BY ALEX KARTMAN | Director | Ball State Sports Link
Ball State Sports Link welcomed members of the Tupelo Raycom staff to lead a live sports production discussion on campus Sept. 11.
John Servizzi (Executive Vice President, Engineering and Operations), Adam Coppinger (Vice Presidnt, Remote Productions), Andrea Crawford (Director, Remote Production) and Kyle Binder (Producer, SL Class of 2012) delivered insight to 43 students.
Tupelo Raycom, a Raycom Media company, is the product of the 2017 merger of Tupelo-Honey and WebStream Sports.
Founded in 2006, WebStream Sports grew from three-camera streaming coverage for the NCAA and Horizon League to national television productions on ESPN and CBS Sports Network.

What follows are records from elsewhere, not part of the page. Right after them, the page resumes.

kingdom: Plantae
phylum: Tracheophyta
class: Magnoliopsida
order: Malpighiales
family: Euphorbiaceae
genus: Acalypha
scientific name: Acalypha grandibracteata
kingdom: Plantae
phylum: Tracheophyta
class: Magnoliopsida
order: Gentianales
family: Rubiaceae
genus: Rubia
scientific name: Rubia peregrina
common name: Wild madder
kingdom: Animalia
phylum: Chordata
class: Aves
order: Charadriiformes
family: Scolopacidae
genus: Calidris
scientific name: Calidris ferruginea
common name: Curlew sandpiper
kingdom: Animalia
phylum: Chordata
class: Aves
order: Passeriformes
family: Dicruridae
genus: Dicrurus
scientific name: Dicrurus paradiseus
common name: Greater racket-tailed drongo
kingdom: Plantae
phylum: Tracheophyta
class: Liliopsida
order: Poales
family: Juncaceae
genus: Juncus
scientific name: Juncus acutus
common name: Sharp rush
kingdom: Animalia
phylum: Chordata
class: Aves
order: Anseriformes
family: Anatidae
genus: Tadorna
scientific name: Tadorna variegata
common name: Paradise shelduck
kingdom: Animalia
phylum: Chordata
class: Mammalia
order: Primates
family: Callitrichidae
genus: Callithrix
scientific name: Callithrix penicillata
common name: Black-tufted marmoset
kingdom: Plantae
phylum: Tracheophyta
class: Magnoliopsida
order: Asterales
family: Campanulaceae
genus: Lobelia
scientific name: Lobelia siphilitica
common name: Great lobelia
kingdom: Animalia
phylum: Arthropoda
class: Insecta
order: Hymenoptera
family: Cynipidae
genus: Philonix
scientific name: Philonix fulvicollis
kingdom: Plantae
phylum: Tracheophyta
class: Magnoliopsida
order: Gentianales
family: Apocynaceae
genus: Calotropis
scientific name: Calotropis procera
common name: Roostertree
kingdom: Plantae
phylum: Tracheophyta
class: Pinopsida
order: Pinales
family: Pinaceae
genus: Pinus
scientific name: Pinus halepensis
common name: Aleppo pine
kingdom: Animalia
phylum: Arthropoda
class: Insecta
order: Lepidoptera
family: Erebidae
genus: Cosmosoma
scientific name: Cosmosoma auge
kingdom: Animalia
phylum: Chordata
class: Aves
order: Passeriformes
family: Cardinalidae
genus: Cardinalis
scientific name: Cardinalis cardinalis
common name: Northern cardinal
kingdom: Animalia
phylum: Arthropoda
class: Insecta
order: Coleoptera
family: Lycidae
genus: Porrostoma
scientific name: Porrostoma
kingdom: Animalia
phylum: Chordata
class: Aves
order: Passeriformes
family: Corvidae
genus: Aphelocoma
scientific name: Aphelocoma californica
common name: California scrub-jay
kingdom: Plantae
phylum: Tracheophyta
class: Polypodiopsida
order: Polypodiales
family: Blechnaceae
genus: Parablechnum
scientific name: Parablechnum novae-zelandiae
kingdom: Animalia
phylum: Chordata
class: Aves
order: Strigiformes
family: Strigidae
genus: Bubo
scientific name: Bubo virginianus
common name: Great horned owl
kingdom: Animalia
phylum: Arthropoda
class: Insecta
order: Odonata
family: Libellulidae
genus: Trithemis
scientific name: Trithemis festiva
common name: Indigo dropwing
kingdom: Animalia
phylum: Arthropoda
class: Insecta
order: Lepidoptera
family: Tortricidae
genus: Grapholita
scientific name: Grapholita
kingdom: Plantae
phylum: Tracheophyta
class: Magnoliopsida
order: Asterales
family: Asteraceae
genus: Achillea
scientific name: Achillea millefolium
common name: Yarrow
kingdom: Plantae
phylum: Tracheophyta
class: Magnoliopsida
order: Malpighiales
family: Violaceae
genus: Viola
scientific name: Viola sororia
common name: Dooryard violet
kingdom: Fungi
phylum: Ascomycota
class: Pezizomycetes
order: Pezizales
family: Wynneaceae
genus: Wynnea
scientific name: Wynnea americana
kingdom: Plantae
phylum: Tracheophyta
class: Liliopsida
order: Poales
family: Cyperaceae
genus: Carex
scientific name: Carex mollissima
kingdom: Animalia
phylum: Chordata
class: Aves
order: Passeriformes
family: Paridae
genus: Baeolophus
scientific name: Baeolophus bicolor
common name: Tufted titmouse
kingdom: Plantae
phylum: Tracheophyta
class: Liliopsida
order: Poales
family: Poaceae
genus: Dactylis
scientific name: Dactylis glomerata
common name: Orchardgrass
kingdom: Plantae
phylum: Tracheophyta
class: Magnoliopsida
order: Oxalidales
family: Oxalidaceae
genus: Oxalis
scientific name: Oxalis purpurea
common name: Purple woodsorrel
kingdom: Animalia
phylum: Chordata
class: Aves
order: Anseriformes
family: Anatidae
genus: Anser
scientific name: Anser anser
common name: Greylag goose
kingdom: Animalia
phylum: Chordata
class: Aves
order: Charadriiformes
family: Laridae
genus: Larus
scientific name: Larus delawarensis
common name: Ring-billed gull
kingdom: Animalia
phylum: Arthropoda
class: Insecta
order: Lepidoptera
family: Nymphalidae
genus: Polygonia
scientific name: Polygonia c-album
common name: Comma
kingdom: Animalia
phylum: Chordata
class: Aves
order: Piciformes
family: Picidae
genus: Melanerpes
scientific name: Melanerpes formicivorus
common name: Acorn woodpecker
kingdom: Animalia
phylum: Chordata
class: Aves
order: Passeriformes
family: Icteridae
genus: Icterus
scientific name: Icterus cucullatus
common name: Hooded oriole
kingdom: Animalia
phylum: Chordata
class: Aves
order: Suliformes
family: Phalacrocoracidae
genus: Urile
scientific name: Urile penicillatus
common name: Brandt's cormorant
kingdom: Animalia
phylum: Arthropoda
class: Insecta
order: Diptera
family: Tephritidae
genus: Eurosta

Under the direction of John Servizzi and Greg Weitekamp, WebStream grew from five full-time staff to 35 and expanded to include offices in Indianapolis and Charlotte.
WebStream’s innovative production model includes the use of next generation production workflows and full-time staff in key positions, enabling consistently high quality output that meets client budgets and exceeds expectations.
Tupelo Raycom annually produces 1,000+ live events for various outlets including ESPN, CBS Sports, FOX Sports, NCAA and many more.
Despite the sheer number of events, Tupelo Raycom and its staff focuses on creating quality productions. Their events range from webcasts with thousands of viewers, to primetime football games with millions of viewers.
“Numbers should never dictate quality or define quality,” Servizzi said. “The sport you are producing live is always the most important sport of the day to some audience. Always keep your quality up.”
“If you are self critical, it doesn’t matter how many people are watching,” Coppinger added. “Most producers find five things that went right in a broadcast and 35 that went wrong.”
“There’s a difference in covering an event and producing an event,” Servizzi explained. “Producing requires diving into developments and creating elements that tell the story of the game, not just putting up camera angles that show the game.”
The story doesn’t just end with the producer though.
“Humanize not analyze,” Coppinger said, referencing Tupelo Raycom’s philosophy and an emphasis from ESPN on all its productions this year.
“Produce your position. Let everyone know what you know and what you don’t. Be an expert in your position.”
Crawford shared how she does this from a graphics position.
“Know how you want to tell your story,” Crawford said. “Know the graphics shells and how graphics can be utilized within the game you are producing. Do you have time for full-screen graphics? What are the key statistics? Also know how the producer wants execute graphics in the story.”
Even from a replay side, each decision you make affects the overall story, according to Binder.
“It’s important to study the sport you are covering and know the best angles for replays,” Binder said. “A replay operator can enhance — and should — the emotion of a game. Be creative and different in creating packages and replays to tell the story. Emphasize causation, don’t always focus on the end result.”
Teamwork in a live production truck will make every broadcast better. This is evident on the best, high-level productions, including those from Tupelo Raycom.
“The best shows happen when ideas flow from everyone in the truck,” Coppinger said. “Every crew member should produce their position. If that happens, it easy to see when watching.”
However, not every idea can make it into a show. It’s the producer’s job to decipher what gets used in a broadcast.
A producer should, according to Coppinger, be discerning in what they disseminate. Communication with a crew must be consistent, clear and concise.
This communication isn’t just during a broadcast. As a producer, Coppinger makes an effort to meet with every position.
“I spend one-on-one time and conversations with every position, “Coppinger said. “This allows both to make sure they know what I expect from them and what they need from me.”
Servizzi elaborated communication doesn’t just have to be about your current role, reach out to learn from those around you.
“You will be amazed by how many people will talk to you for 15 minutes on a show,” Servizzi said. “Ask questions. You never know when these conversations will help you in the future. Most of the time, it’s not about talent, it’s about connections.”
To break into the industry and be successful, there is not just one path, but Coppinger did reveal what aspects can help.
“You have to be passionate, hard-working and, more importantly, intelligent. Never be satisfied. You’re only as good as your next show.”
Sports Link students will put the advice into action leading up to their first weekend of live ESPN3 productions Sept. 29 and Oct. 1 as Ball State women’s soccer hosts Ohio and Kent State, respectively, in NCAA Soccer action.
The broadcasts, produced by senior Nick Panozzo, mark the first of up to as many as 12 live ESPN3 productions this semester alone for the nation’s first digital sports production program.